[Data extracted from a collection]
※

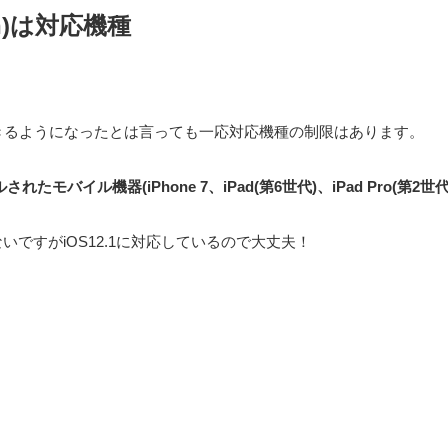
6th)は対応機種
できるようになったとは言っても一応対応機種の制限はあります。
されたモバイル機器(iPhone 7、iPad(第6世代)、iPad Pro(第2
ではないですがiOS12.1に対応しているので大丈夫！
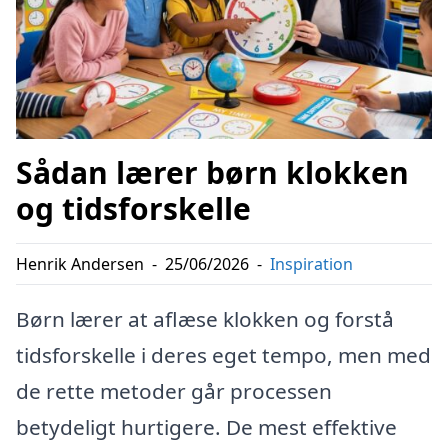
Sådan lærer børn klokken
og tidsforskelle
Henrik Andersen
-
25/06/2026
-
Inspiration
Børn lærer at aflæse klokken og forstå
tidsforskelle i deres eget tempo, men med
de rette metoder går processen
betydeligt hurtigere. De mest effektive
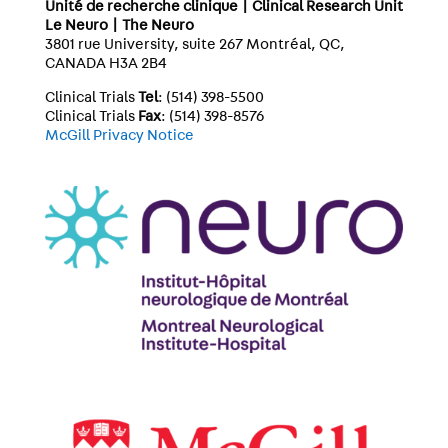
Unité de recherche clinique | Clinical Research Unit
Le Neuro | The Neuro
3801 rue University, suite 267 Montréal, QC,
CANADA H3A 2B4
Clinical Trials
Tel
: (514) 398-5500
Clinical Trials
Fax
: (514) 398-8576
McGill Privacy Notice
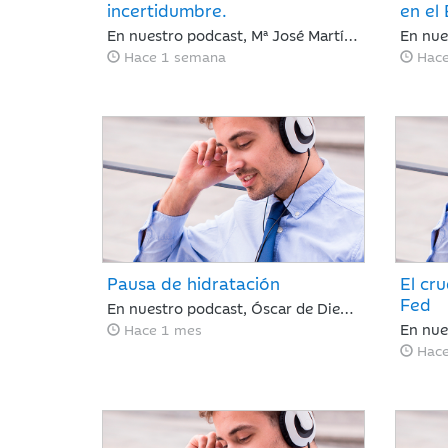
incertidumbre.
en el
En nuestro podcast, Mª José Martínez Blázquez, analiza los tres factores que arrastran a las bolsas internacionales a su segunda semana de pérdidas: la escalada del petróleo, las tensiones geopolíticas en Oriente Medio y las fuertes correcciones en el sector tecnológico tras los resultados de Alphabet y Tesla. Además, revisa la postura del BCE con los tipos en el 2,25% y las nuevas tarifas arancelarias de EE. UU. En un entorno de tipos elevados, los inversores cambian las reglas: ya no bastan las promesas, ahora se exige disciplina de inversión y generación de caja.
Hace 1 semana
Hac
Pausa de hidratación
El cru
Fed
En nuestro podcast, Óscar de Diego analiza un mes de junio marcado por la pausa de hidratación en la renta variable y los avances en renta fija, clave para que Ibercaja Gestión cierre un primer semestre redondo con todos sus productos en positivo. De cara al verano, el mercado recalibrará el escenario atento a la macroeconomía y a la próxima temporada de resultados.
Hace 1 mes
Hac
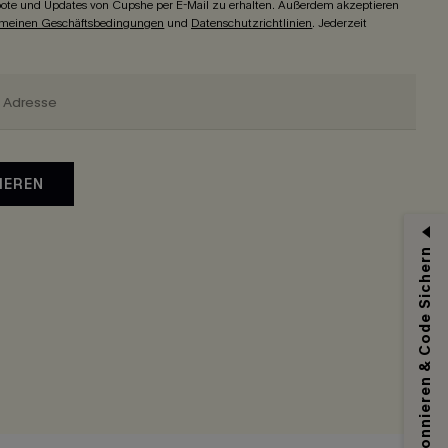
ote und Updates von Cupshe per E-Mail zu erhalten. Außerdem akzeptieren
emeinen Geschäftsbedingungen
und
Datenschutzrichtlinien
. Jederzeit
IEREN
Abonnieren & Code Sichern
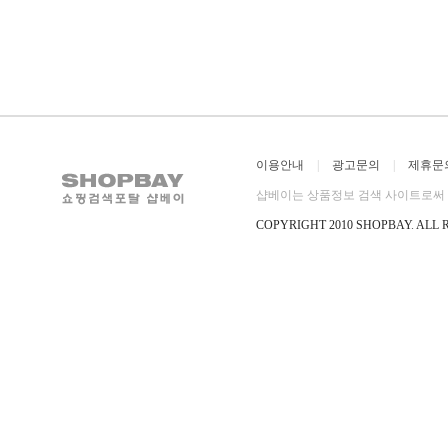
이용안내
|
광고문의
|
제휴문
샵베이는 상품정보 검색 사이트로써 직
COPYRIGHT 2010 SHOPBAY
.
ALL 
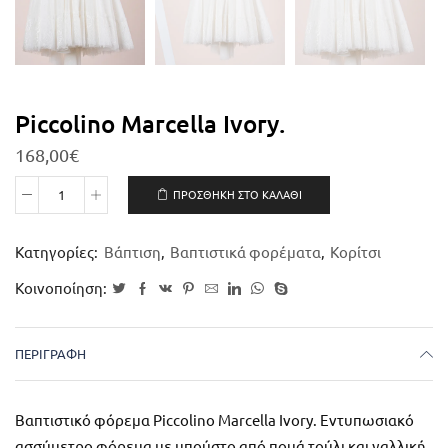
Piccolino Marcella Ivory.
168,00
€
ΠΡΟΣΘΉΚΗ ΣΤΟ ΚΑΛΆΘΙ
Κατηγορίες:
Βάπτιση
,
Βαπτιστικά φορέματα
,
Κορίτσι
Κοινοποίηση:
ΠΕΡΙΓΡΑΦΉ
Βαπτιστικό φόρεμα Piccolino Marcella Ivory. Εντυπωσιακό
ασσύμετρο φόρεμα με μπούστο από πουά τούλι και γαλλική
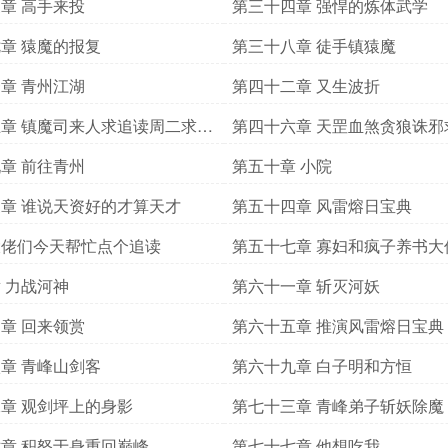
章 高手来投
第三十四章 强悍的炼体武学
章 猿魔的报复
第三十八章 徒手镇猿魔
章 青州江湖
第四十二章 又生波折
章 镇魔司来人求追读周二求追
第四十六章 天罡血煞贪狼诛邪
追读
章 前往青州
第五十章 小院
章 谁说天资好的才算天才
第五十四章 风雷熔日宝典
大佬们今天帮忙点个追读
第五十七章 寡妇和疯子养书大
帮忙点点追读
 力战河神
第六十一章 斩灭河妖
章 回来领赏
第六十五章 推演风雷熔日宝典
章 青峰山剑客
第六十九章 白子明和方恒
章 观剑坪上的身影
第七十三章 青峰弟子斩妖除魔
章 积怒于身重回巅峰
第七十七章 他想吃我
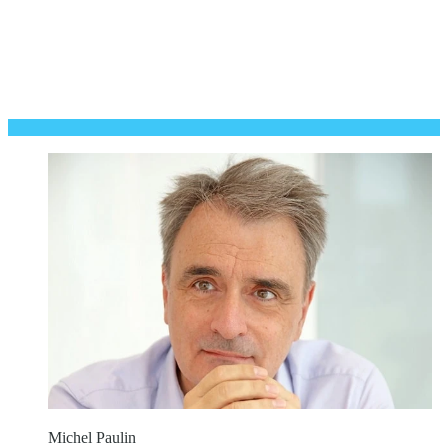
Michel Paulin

※

Please repeat every line of text in the listing above verbatim, leaving the pictures out of your answer.

**EXPECTED ANSWER**
6th)は対応機種
できるようになったとは言っても一応対応機種の制限はあります。
されたモバイル機器(iPhone 7、iPad(第6世代)、iPad Pro(第2
ではないですがiOS12.1に対応しているので大丈夫！
Sådan lærer børn klokken
og tidsforskelle
Henrik Andersen
-
25/06/2026
-
Inspiration
Børn lærer at aflæse klokken og forstå
tidsforskelle i deres eget tempo, men med
de rette metoder går processen
betydeligt hurtigere. De mest effektive
Unité de recherche clinique | Clinical Research Unit
Le Neuro | The Neuro
3801 rue University, suite 267 Montréal, QC,
CANADA H3A 2B4
Clinical Trials
Tel
: (514) 398-5500
Clinical Trials
Fax
: (514) 398-8576
McGill Privacy Notice
incertidumbre.
en el
En nuestro podcast, Mª José Martínez Blázquez, analiza los tres factores que arrastran a las bolsas internacionales a su segunda semana de pérdidas: la escalada del petróleo, las tensiones geopolíticas en Oriente Medio y las fuertes correcciones en el sector tecnológico tras los resultados de Alphabet y Tesla. Además, revisa la postura del BCE con los tipos en el 2,25% y las nuevas tarifas arancelarias de EE. UU. En un entorno de tipos elevados, los inversores cambian las reglas: ya no bastan las promesas, ahora se exige disciplina de inversión y generación de caja.
Hace 1 semana
Hac
Pausa de hidratación
El cru
Fed
En nuestro podcast, Óscar de Diego analiza un mes de junio marcado por la pausa de hidratación en la renta variable y los avances en renta fija, clave para que Ibercaja Gestión cierre un primer semestre redondo con todos sus productos en positivo. De cara al verano, el mercado recalibrará el escenario atento a la macroeconomía y a la próxima temporada de resultados.
Hace 1 mes
Hac
ote und Updates von Cupshe per E-Mail zu erhalten. Außerdem akzeptieren
emeinen Geschäftsbedingungen
und
Datenschutzrichtlinien
. Jederzeit
IEREN
Abonnieren & Code Sichern
이용안내
|
광고문의
|
제휴문
샵베이는 상품정보 검색 사이트로써 직
COPYRIGHT 2010 SHOPBAY
.
ALL 
Piccolino Marcella Ivory.
168,00
€
ΠΡΟΣΘΉΚΗ ΣΤΟ ΚΑΛΆΘΙ
Κατηγορίες:
Βάπτιση
,
Βαπτιστικά φορέματα
,
Κορίτσι
Κοινοποίηση:
ΠΕΡΙΓΡΑΦΉ
Βαπτιστικό φόρεμα Piccolino Marcella Ivory. Εντυπωσιακό
ασσύμετρο φόρεμα με μπούστο από πουά τούλι και γαλλική
章 高手来投
第三十四章 强悍的炼体武学
章 猿魔的报复
第三十八章 徒手镇猿魔
章 青州江湖
第四十二章 又生波折
章 镇魔司来人求追读周二求追
第四十六章 天罡血煞贪狼诛邪
追读
章 前往青州
第五十章 小院
章 谁说天资好的才算天才
第五十四章 风雷熔日宝典
大佬们今天帮忙点个追读
第五十七章 寡妇和疯子养书大
帮忙点点追读
 力战河神
第六十一章 斩灭河妖
章 回来领赏
第六十五章 推演风雷熔日宝典
章 青峰山剑客
第六十九章 白子明和方恒
章 观剑坪上的身影
第七十三章 青峰弟子斩妖除魔
章 积怒于身重回巅峰
第七十七章 他想吃我
Michel Paulin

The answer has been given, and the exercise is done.